Je ne me souviens pas exactement comme nous y étions arrivés. Je m’étais rencontré avec deux amis religieux, très cultivés et pour moi jeunes (sur la quarantaine). De surcroît tous les deux consacrés avec les trois vœux habituels d’obéissance, chasteté et pauvreté. Mes deux interlocuteurs, managers techniciens en deux entreprises internationales, étaient ainsi à leur état complètement laïc, ainsi que leur ordre impose, et m’interrogeaient sur le problème de la confession. L’occasion avait été donnée par un petit mot que j’avais avancé sur la banalisation du sacrement, même de la part de confesseurs qui ont tendance à liquider l’absolution finale avec la désormais très courante « pénitence » des trois fatidiques pater-ave-gloria. « Pas comme Tannhäuser – j’avais ajouté – lequel, comme pénitence pour ses moult péchés charnels avec femmes e jeunes filles, avait dû entreprendre un long pèlerinage plein de dangers du nord de l’Allemagne à Rome… ». Le silence soudain et les visages stupéfaits de mes deux amis me firent insister avec une brève allusion à l’opéra de Wagner à laquelle je faisais référence, à son « Mont de Venus » qui, encore une fois, même dans son pèlerinage, avait attiré dans sa débauche mon héros allemand, pour eux complètement inconnu. Piscis : ils n’en savaient rien. Wagner aussi n’était qu’un nom connu mais encore assez vague !

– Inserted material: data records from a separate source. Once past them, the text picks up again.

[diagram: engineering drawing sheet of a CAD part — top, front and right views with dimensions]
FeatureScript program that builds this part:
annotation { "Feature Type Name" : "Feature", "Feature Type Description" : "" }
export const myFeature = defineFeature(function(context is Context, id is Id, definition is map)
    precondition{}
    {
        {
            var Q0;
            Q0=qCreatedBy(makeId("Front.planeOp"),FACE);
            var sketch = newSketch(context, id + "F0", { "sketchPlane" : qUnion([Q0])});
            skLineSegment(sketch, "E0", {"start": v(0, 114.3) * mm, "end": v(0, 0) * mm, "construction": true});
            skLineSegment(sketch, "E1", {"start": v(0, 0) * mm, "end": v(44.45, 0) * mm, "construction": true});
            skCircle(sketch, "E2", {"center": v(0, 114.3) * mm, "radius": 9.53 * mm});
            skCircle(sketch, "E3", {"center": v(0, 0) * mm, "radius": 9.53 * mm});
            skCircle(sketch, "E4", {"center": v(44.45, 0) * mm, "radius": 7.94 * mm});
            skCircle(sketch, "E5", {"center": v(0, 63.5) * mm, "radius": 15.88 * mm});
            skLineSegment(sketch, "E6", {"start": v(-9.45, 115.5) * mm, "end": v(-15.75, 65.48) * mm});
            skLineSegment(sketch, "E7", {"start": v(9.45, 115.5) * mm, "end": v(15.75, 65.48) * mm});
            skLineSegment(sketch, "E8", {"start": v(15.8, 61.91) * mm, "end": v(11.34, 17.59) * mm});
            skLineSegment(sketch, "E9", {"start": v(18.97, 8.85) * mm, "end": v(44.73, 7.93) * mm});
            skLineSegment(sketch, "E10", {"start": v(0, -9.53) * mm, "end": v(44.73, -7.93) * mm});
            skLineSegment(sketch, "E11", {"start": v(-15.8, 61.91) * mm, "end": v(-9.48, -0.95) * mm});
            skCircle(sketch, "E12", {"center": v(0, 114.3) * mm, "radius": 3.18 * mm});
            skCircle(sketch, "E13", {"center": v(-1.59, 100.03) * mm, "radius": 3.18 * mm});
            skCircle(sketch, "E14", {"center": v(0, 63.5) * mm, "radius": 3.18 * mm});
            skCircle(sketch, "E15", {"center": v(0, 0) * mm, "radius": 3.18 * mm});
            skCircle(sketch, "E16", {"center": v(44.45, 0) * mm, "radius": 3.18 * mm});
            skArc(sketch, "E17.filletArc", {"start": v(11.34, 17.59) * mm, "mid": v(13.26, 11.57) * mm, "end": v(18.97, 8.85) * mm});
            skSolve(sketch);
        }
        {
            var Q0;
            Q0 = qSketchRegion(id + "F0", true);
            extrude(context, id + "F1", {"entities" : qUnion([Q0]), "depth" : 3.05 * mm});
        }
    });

 Dans l’été 49 j’avais cinq ans et mon oncle, zio Ciccillo – il avait une vingtaine d’années – se préparait à entrer dans la fanfare philarmonique où mon père était aux timbales et mon grand-père était maestro-concertateur et directeur. Zio Ciccillo répétait sur son cor, continuellement et avec délectation, dans notre maison aux Abruzzes, le long solo de la symphonie du Tannhäuser. Il s’agit là du premier souvenir de mon rapport avec la musique classique. Depuis lors, grâce surtout à la tradition musicale très espiègle de mes parents et de leurs familles, j’ai vécu presqu’immergé dans la grande musique. Je pourrais même dire que j’ai mis les bases aussi de la cour, que je n’ai jamais arrêté de pratiquer à mon épouse (depuis presque cinquante ans), dans une loge de la Scala de Milan. Nous nous y étions rendus pour assister à une représentation de Madame Butterfly… Les frais de cette passion devenue progressivement quotidienne dans l’écoute de la musique cultivée (heureusement induite par la famille) à la radio, télévision et dans toute occasion (même en voiture), ont été les petites chansons. À vrai dire je ne les ai jamais haïes, mais toujours elles me se sont présentées comme des expressions d’un genre bien mineur. Presque toujours.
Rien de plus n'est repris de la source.